The curse of gzip compression

Still then, there is the annoying problem that all these neatly sorted files are usually compressed with gzip - which does not allow random access halfway the file in the general case. Thus searching can only be done by reading the file line by line, even though there are compression tools available like bgzip (or maybe dictzip or bzip2, see stackoverflow) that create a compressed file for which binary search would work perfectly, readable on all systems by default, with only slightly larger file sizes... bgzip is usually used for vcf and bed files together with tabix, but by itself it already provides enough information for fast searching.

I did some expriments that showed that with a lot of hard work random access to a gzip seems to be possible for files compressed with the default flags. Maybe there will be a post on that later.

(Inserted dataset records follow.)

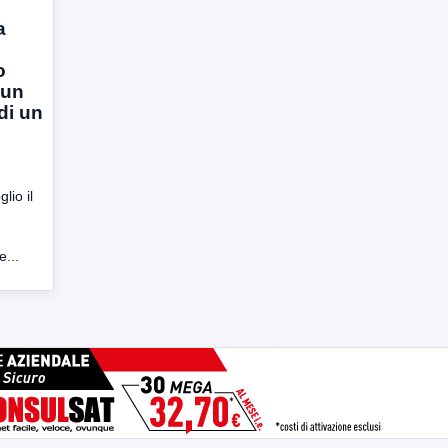
a
o
 un
 di un
lio il
...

Later: so I modified a public deflate implementation s.t. it would be able to start halfway a gzip file and continue reading from there, keeping track of known and unknown output characters. More general, it doesn't only read gzip files, but any random container format containing DEFLATE compressed data. Under the constraint of only outputting printable ascii characters, we can recover data after starting randomly inside a DEFLATE stream. Sadly, this only works for files with very low complexity (like seq 1 100000), not for genetics files because gzip likes to create arbitrary long (~100 MB's) backreferences in its output for neglible compression gains. Anyway, if you need a program that's able to recover DEFLATE streams from unknown container files, it's available here.